Monday, April 09, 2012

Striking Infographic of the Day

Like the previous infographic, this one too is about women in MIT. Specifically, the number of women faculty in MIT's School of Science during the period 1963-2006, taken from Prof. Nancy Hopkins' article -- Diversification of a University Faculty: Observations on Hiring Women Faculty in the Schools of Science and Engineering at MIT -- published in the March/April 2006 issue of MIT Faculty News Letter.

The two big jumps, one in the early 1970s and the other in the late 1990s, are striking, aren't they? Here's Prof.
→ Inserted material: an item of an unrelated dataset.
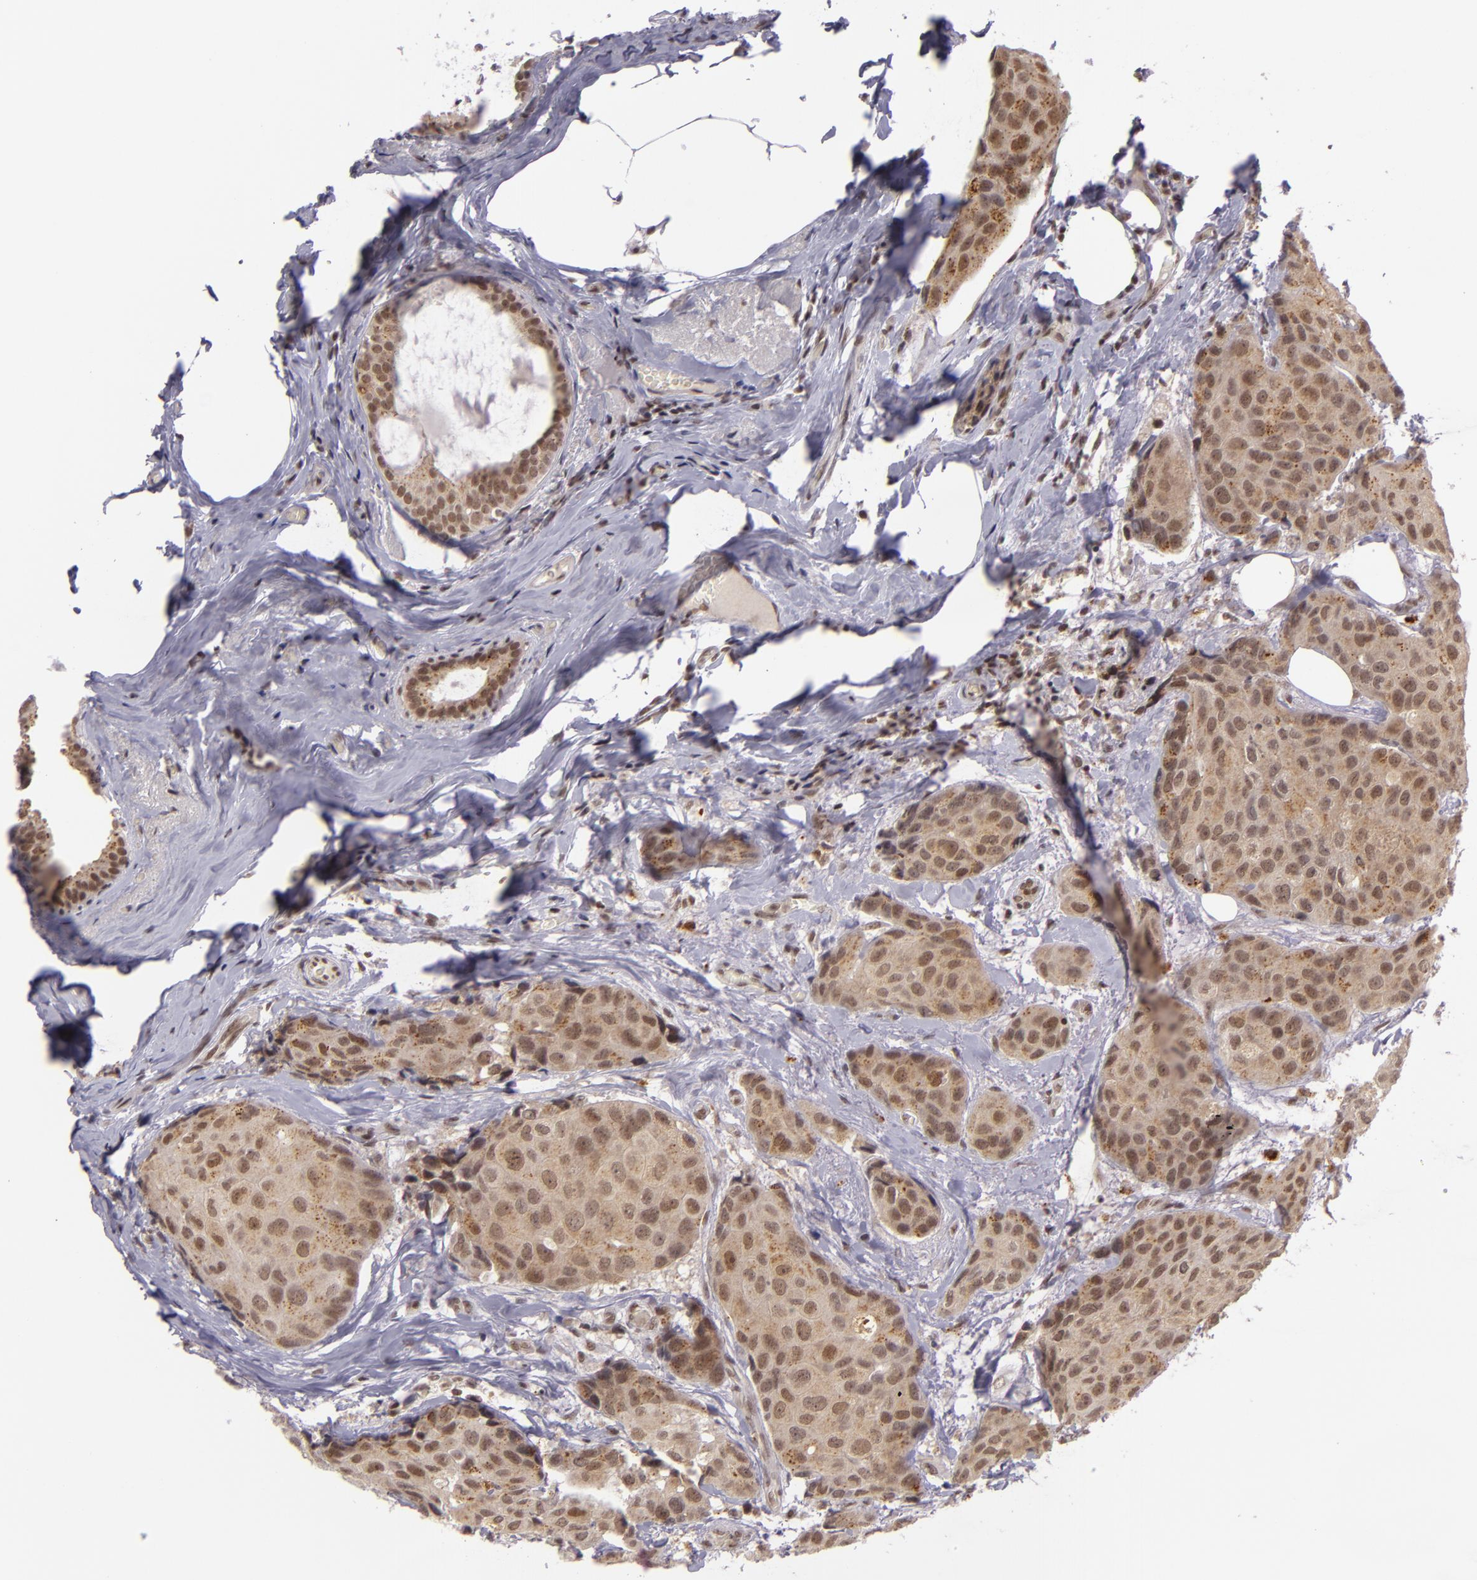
{"staining": {"intensity": "moderate", "quantity": ">75%", "location": "cytoplasmic/membranous,nuclear"}, "tissue": "breast cancer", "cell_type": "Tumor cells", "image_type": "cancer", "snomed": [{"axis": "morphology", "description": "Duct carcinoma"}, {"axis": "topography", "description": "Breast"}], "caption": "This micrograph shows immunohistochemistry staining of human infiltrating ductal carcinoma (breast), with medium moderate cytoplasmic/membranous and nuclear expression in approximately >75% of tumor cells.", "gene": "ZFX", "patient": {"sex": "female", "age": 68}}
Hopkins:

igure 3a shows the total number of tenured and untenured women faculty in all six departments in the School of Science from 1963 (when there was a single woman faculty member) through 2005 (when there were 36 women faculty). The curve rises steeply twice: once between 1972-1976 and once between 1997-2000. These rises do not reflect contemporaneous increases in the size of the faculty during those periods. The number of male faculty at several relevant years is shown in the numbers at the top of the graph. The number of male faculty actually decreased (from 259 to 229) during the rise in female faculty between1997-2000, due to an early retirement program. As of 2006, there were 36 female faculty and 240 male faculty in the School of Science at MIT.

I deduce that the first sharp rise in the number of women faculty in Science, beginning in 1972, is the result of pressures associated with the Civil Rights Act and affirmative action regulations. In particular, in 1971 Secretary of Labor George Schultz ordered compliance reviews of hiring policies of women in universities. All institutions receiving federal funding were required to have such plans in effect as of that year. In addition, a group of women faculty and staff worked to persuade MIT to hire more women faculty at this time (M. Potter, personal communication). The second sharp rise, between 1997-2000, directly resulted from Dean Birgeneau’s response to the 1996 Report on Women Faculty.


  1. Wavefunction said...

    Worth noting that Schultz taught at MIT before become Secretary of Labor.